- Born: Zainab Hussein Mustafa 22 February 1915 Al-Darb al-Ahmar, Egypt
- Died: 20 September 1972 (aged 55) Cairo, Egypt
- Occupations: Actress and dancer
- Years active: 1935–1998

= Zouba El-Klobatiyya =

Egyptian belly dancer and actress

Zouba El-Klobatiyya (زوبة الكلوباتية)(1917–1972) is an Egyptian dancer and actress.

== Early life ==
Zainab Hussein Mustafa 'was born in the neighborhood of Al-Darb al-Ahmar in Cairo in 1917, known as "Zuba Al-Kawalbati".

== Career ==
She was the most famous dancer in Egypt of her time, especially in Muhammad Ali Street Downtown Cairo, specifically in the 1930s. It is said that her fame reached the point that her statues were replaced by empty bottles. Dancing retired on the pretext that it was forbidden and headed to the Hajj, She married at age 13 to Klopati.

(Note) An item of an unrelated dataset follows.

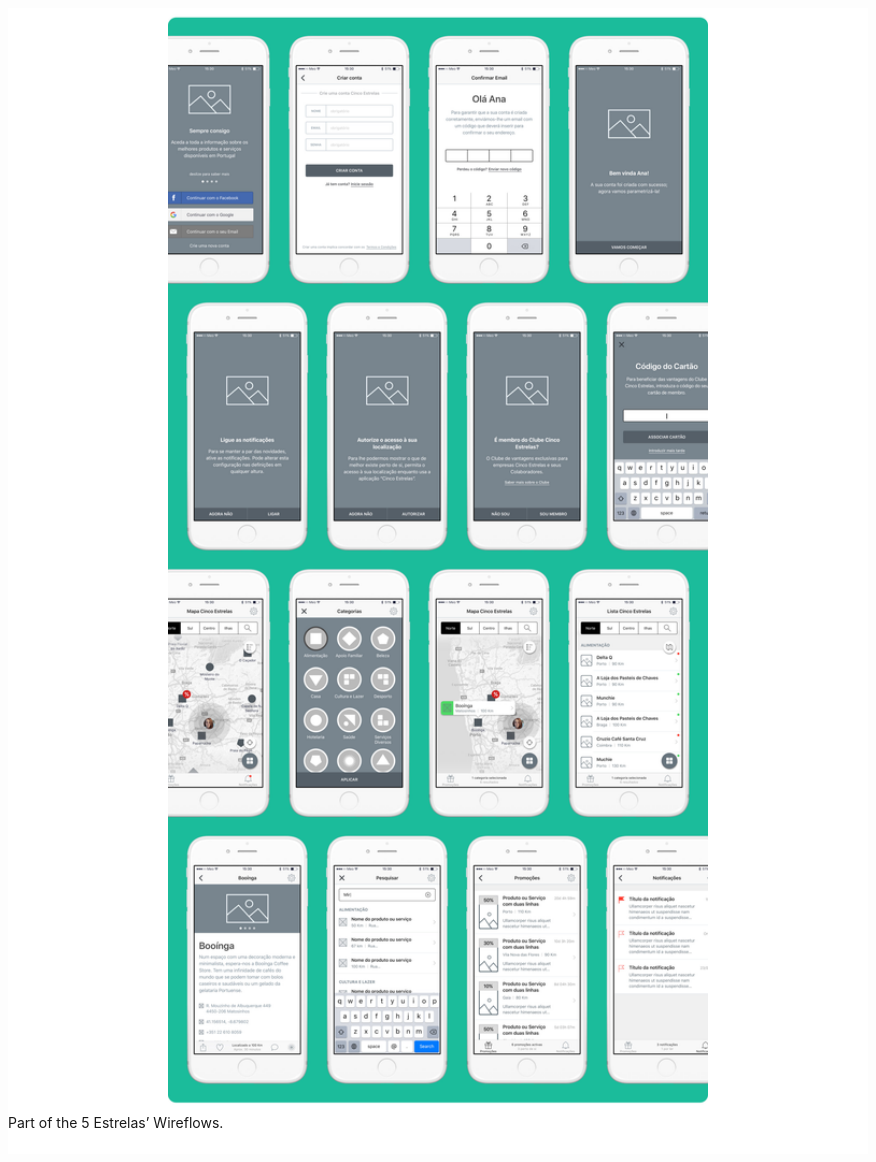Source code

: <img src="https://raw.githubusercontent.com/FilipaGo/portugal-5-estrelas/master/_images_readme/wireflows.jpg" alt="5 Estrelas’ Wireflows’ details" width="1000">
Part of the 5 Estrelas’ Wireflows.
<br></br>
</p>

He watched at the joys to perform the courtesy, but he was returning to the house at dawn and with him the dancer who was in joy, and when Zuba intercepted, he was brought to her a marriage voucher or a customary contract, then he released her after days Dancers for their experience, so Zubba decided to learn to dance and sing until her husband dispensed with the dancers, and she went to a dance house claiming `` Khadija Al-Wansh to learn to dance and sing, and she was dancing and singing to her husband, but when he learned that she learned to her divorce, that was an opportunity to start her life in art, accompanied by Khadija Al-Wansh To become a dancer Zuba and she was 60 piasters in addition to the point reaches six pounds, and she was not satisfied with dance, but she sang, and after her success she married Zuba from the singer Mohamed Al-Sagheer, and composed to her senior composers such as Kamel al-Khola'ie and Ahmed Sabri and Mohamed Al-Kahlawi, and her marriage did not last for the young, and then married the musician and composer Abdel Moneim Al -Abyari.

=== Al Shamadan dance ===
Zuba was the first dancer to ever dance with a large candelabra or shamadan. According to an interview with journalist Youssef Al -Sharif she saw a man named Hussain Fouad who danced with the candle in the Ezz Al -Din hall and decided to imitate the dance. Although the candlestick weighed 10 kilograms, she danced without shaking the candle flame. Zuba to the Zuba Al -Kawalbati's play written by Salah Tantawi and co -starred with singer Raja Abdo.

=== Film ===
Zuba appeared in the movies Five Pay and Circus Girl, and in a German movie on oriental dance. She reached fame using the name "Zuba Zubba, Zubba, Zubba, Zubba, Zubba, statues of Zubba". The reason for creating a statue of Zuba was the writer and artist Abdul Rahman Al -Khamisi.